- Document
Think of it as a river the way Zecora described it; life is a river, in which the slightest change can lead to a cascade of effects in the future. There is no way to make time travel un-complicated for humans to understand because you are talking about the 4th dimension, we only live in the third dimension. The best way you can describe it is to write your character the way they would perceive time travel, since no one's idea of it is exactly the same. :twilightsmile:

Hope that clears things up. :raritywink:

4981275

If you can follow the plot of Back to the Future, you're good.

A closed timelike curve, or, in writing terms, a Groundhog's Day loop, is the simplest. I've not finished it, but so far Hard Reset is a really good MLP example of that. This type of story doesn't have many variables. Usually only one character is traveling in time, and they're tied to a particular location and/or set of events. So, fairly simple.

There's also the boilerplate Dr. Who time travel plot, where the story is about visiting another time, rather than traveling back and forth in time. Unless they do something obviously causality-shattering like saving Jesus or killing Hitler, it's basically just a travelogue.

When you have a story where characters are traveling back and forth in time, crossing their own timelines a lot, that is when the headaches occur. Avoid that unless you're really confident in your plotting abilities.

4981275
What you need to keep in mind is that it's not time travel that's complicated, it's causality. Normally A leads to B leads to C leads to D, but once time travel occurs than D can lead to E replacing B which leads to C which means D isn't D etc. This is what can get incredibly complicated, depending on how you work it.

And yes, there are some simple ways to do time travel. You could do a story where they have the ability to travel to the future, but either can't go back, or can only go back to their departure point. You can have them travel back far enough in time that anything they do will be erased by a natural disaster like Atlantis or Pompei, or just by the passage of time like the age of the dinosaurs.

4981314 What about a case where the main character isn't the one traveling, rather another character crucial to the plot travels to the future to see what happens?

4981275

Make like a tree and get outta here

4981332

Then you get spoilers, sweetie! :D

Seems fairly straightforward, except for figuring out how to keep the audience from learning too much from that. Or if the rest of the characters meet the past version of that guy when they get to the point in the story he visited.

So, straightforward relative to time travel. ;)

If vague precognition is all you need, maybe a Pinkie Pie cameo would work just as well?

4981275 First of all choose your time travel headcanon for the story. There are three main ways:

Stable Loop - this is what Twilight experienced in "It's about time". Basically everything that you changed while time traveling was already that way. If in this kind of time travel you go back in time to save your parents, either this will be impossible, or it will turn out that your parents never died in first place and your past self just thought they did because he didn't have the whole picture. Actually changing the past is impossible in this canon.

You don't have to worry about paradoxes, because creating one is impossible. Your grandfather getting killed by a traveller is something that physically can not happen.

Adaptable Timeline - In this canon going to the past will basically delete everything that happened after your point of entry and overwrite it with a new chain of events.
Paradoxes are once again impossible. If you kill your grandfather, your present self will simply continue to live in a timeline where your younger self will never be born.

- What this task involves
Copy word for word the part of the time travel discussion that opens with the words containing "A closed timelike" and closes with "your plotting abilities.".

Dataset items:

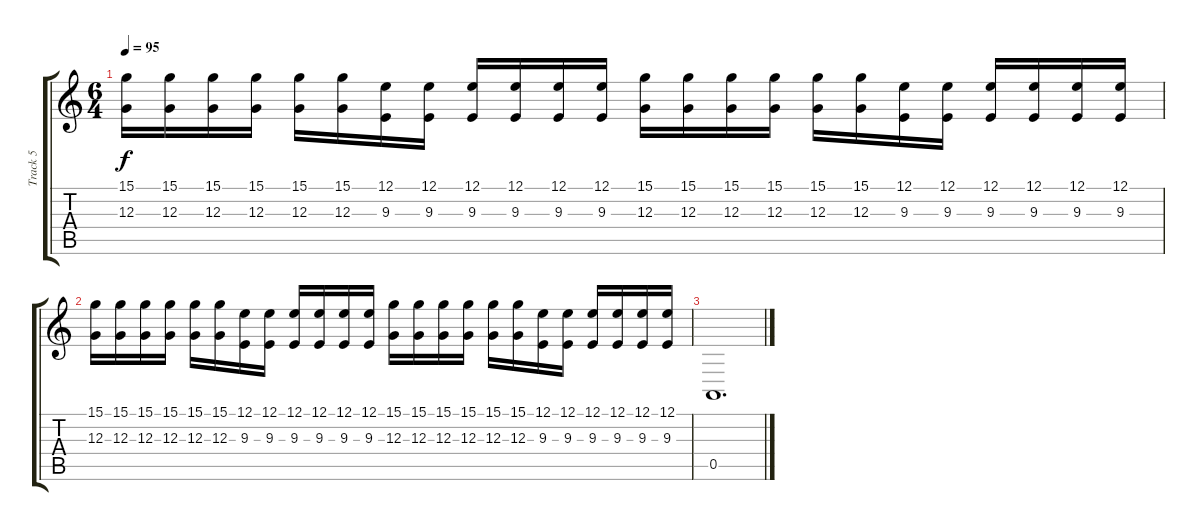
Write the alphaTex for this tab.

\track ("Track 5" "Track 5") {instrument acousticgrandpiano}
\staff {score tabs}
\tuning (E4 B3 G3 D3 A2 E2) {hide}
\ts (6 4)
\tempo 95
\clef g2
\ks c
(15.1 12.3).16{dy f} (15.1 12.3).16 (15.1 12.3).16 (15.1 12.3).16 (15.1 12.3).16 (15.1 12.3).16 (12.1 9.3).16 (12.1 9.3).16 (12.1 9.3).16 (12.1 9.3).16 (12.1 9.3).16 (12.1 9.3).16 (15.1 12.3).16 (15.1 12.3).16 (15.1 12.3).16 (15.1 12.3).16 (15.1 12.3).16 (15.1 12.3).16 (12.1 9.3).16 (12.1 9.3).16 (12.1 9.3).16 (12.1 9.3).16 (12.1 9.3).16 (12.1 9.3).16 |
(15.1 12.3).16 (15.1 12.3).16 (15.1 12.3).16 (15.1 12.3).16 (15.1 12.3).16 (15.1 12.3).16 (12.1 9.3).16 (12.1 9.3).16 (12.1 9.3).16 (12.1 9.3).16 (12.1 9.3).16 (12.1 9.3).16 (15.1 12.3).16 (15.1 12.3).16 (15.1 12.3).16 (15.1 12.3).16 (15.1 12.3).16 (15.1 12.3).16 (12.1 9.3).16 (12.1 9.3).16 (12.1 9.3).16 (12.1 9.3).16 (12.1 9.3).16 (12.1 9.3).16 |
0.5.1{d}
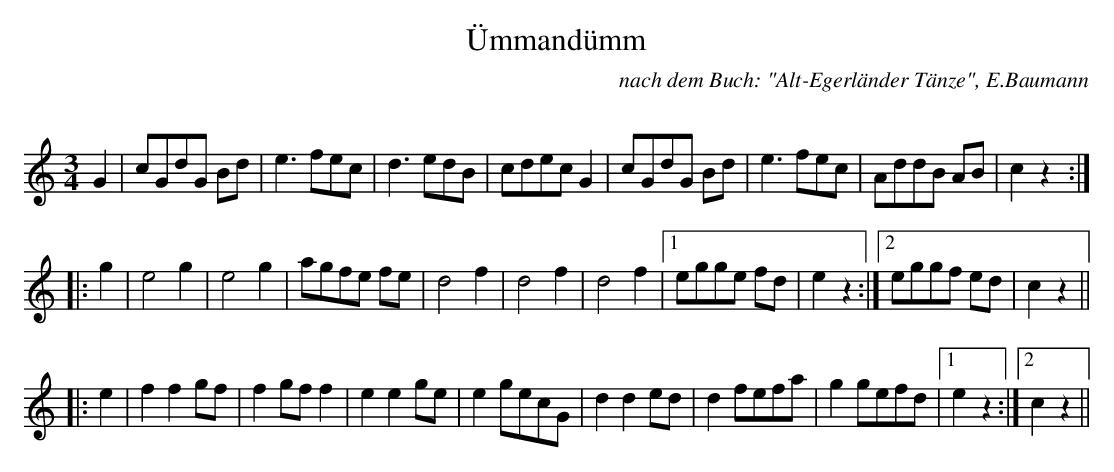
X:1
T:Ümmandümm
C:nach dem Buch: "Alt-Egerländer Tänze", E.Baumann
C:
M:3/4
L:1/4
K:C
G|c/G/d/G/ B/d/|e>fe/c/|d>ed/B/|c/d/e/c/G|\
c/G/d/G/ B/d/|e>fe/c/|A/d/d/B/ A/B/|cz:|
|:g|e2g|e2g|a/g/f/e/ f/e/|d2f|d2f|d2f|1e/g/g/e/ f/d/|\
ez:|2e/g/g/f/ e/d/|cz||
|:e|ffg/f/|fg/f/f|eeg/e/|eg/e/c/G/|dde/d/|df/e/f/a/|gg/e/f/d/|1ez:|2cz||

- Solution below
A closed timelike curve, or, in writing terms, a Groundhog's Day loop, is the simplest. I've not finished it, but so far Hard Reset is a really good MLP example of that. This type of story doesn't have many variables. Usually only one character is traveling in time, and they're tied to a particular location and/or set of events. So, fairly simple.

There's also the boilerplate Dr. Who time travel plot, where the story is about visiting another time, rather than traveling back and forth in time. Unless they do something obviously causality-shattering like saving Jesus or killing Hitler, it's basically just a travelogue.

When you have a story where characters are traveling back and forth in time, crossing their own timelines a lot, that is when the headaches occur. Avoid that unless you're really confident in your plotting abilities.